Vitamins Drive your Nerve Health

by Lynell Cavnar, Owner & Master Certified Bowen Practitioner, Lynell & Company

Keeping your nerves running smoothly is essential for daily living.

My last article was about the nervous systems that sense and motor our gut health. In this article, you’ll get some broad strokes on how to feed and nourish the nervous systems housed within our bodies.

First, avoid these as much as possible: artificial sweeteners, fake dyes and preservatives — basically anything that doesn’t occur naturally.

Second, try not to overcook your food. When food is overcooked, nearly half the nutritional value is lost.

Third, learn your vitamins, especially C and the Bs when it comes to your nerve health.

Let me introduce vitamin C; this is a “super” vitamin!

It not only strengthens your immune system, it helps to cut back on nerve pain. It’s a great helper with repairing nerve damage, boosting your metabolism, reducing risks of certain kinds of autoimmune diseases and can help slow the aging process down a bit.

You will find “Super C” packed into the pepper family (bell, sweet and hot peppers, alike), along with spinach, thyme, kale, papayas, mustard greens, broccoli, grapefruit, Brussels sprout, oranges, limes, lemons, cherries, melon, blueberries, tomatoes, cranberries, blackberries and cauliflower.

Here a few of the heavy hitters in the B family (being deficient in the Bs, can contribute to nerve pain). An interesting note about the “B family” is that they all need to work together to help each other absorb and nourish the body.

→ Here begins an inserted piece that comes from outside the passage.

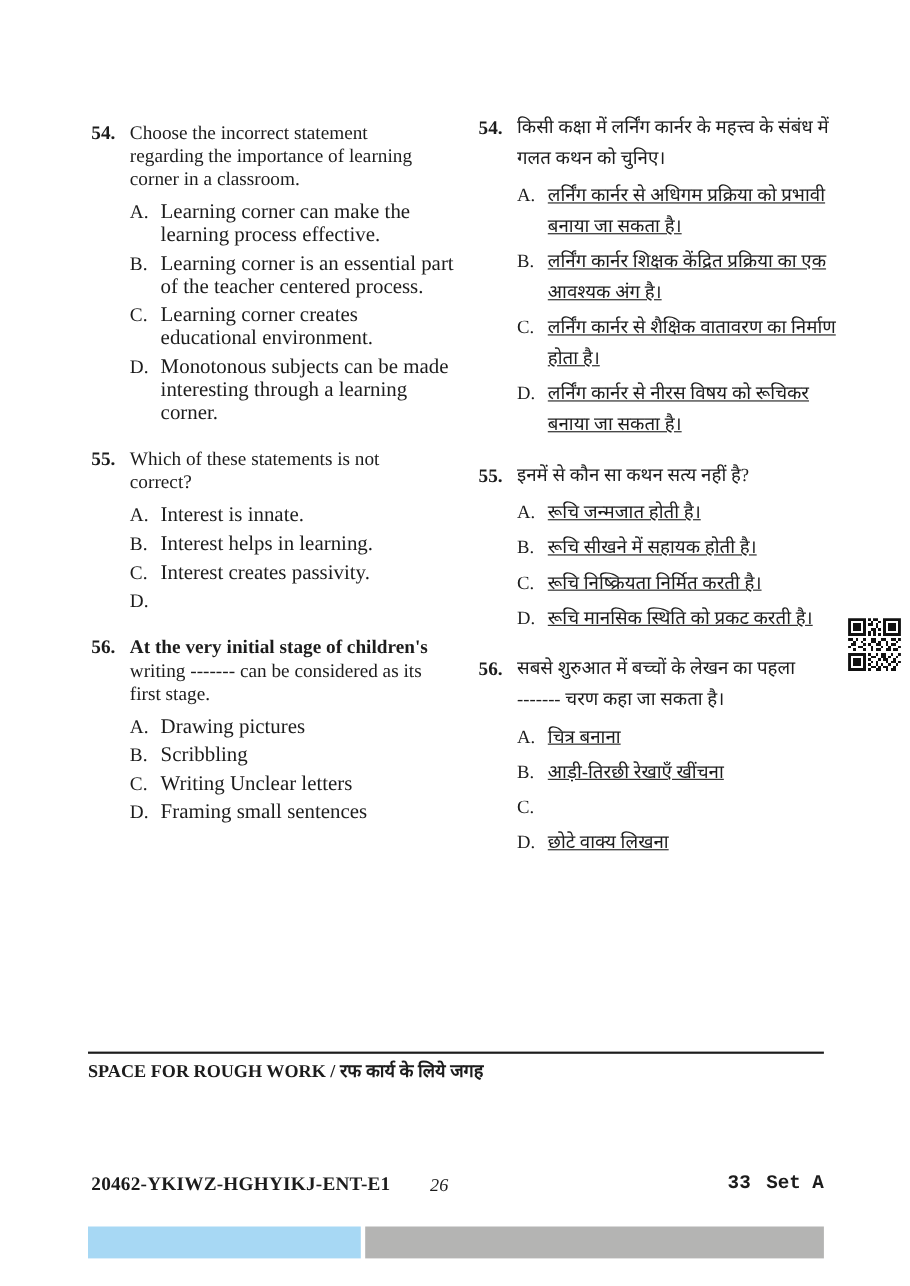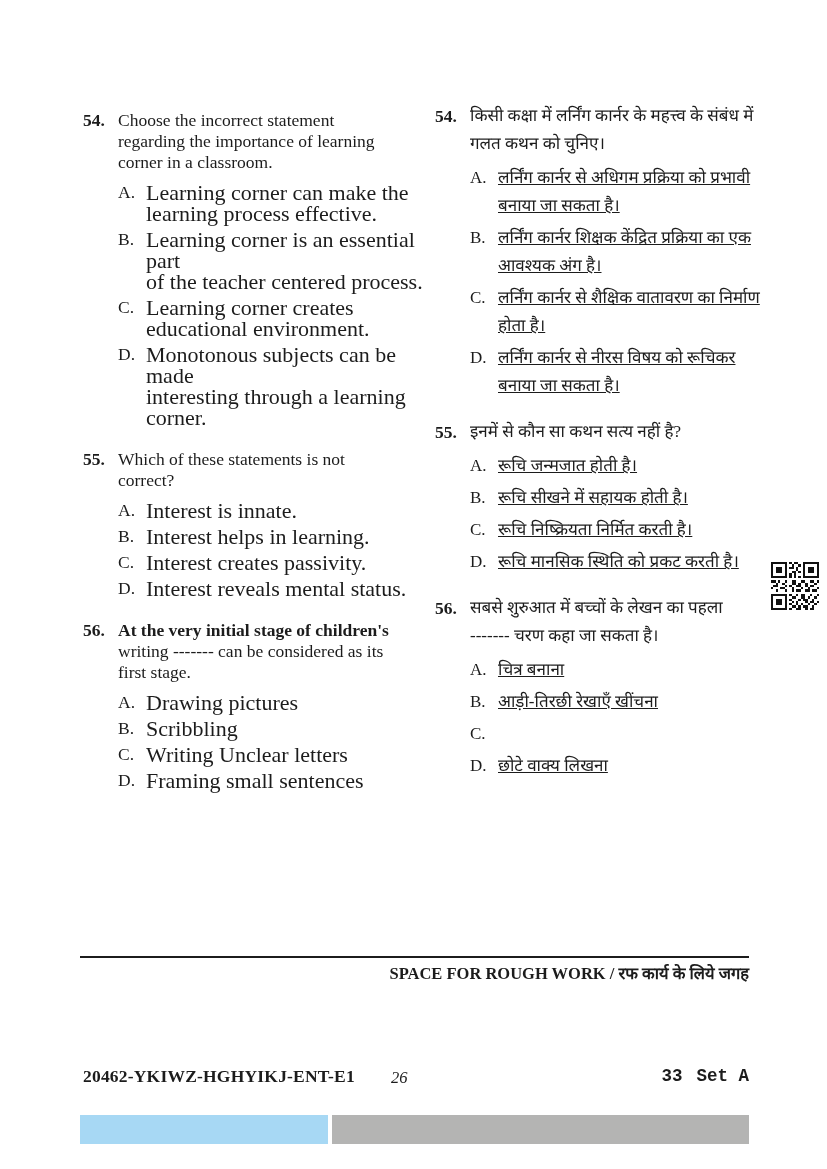"Learning corner can make the" .otext { font-size: 22px -> 19px }
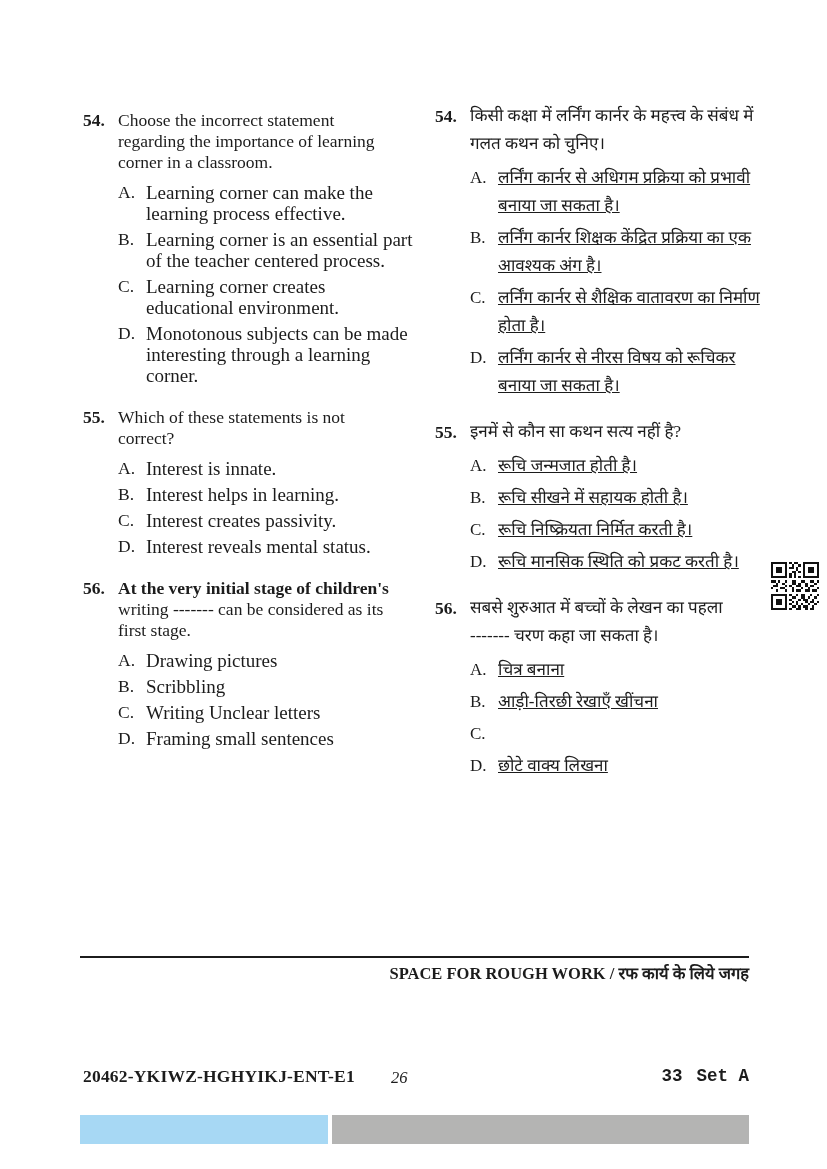"Interest reveals mental status." div.otext { html: <div>Interest reveals mental status.</div> -> none }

B1 has a direct role in fueling your muscular and nervous system. Unfortunately, only a small portion of this B actually makes it into our system, so sometimes a supplement is needed. You will find B1 in foods like green peas, lentils, black beans and sunflower seeds.

B2 is a key player in helping the other Bs (especially 6) be absorb. You will find this one in almonds, asparagus, beet greens and spinach.

B3 is your converter of food to energy and another helper of absorption of B12. Foods like liver and poultry are loaded with B3.

Your peripheral nervous system needs to be nourished with B12 to function properly. You can find this B packed into poultry, beets, fish, milk and shellfish.

Taking control of your diet by combining your C and Bs with antioxidants, omega’s and water, gives a “nourishful blessing” to your nerves.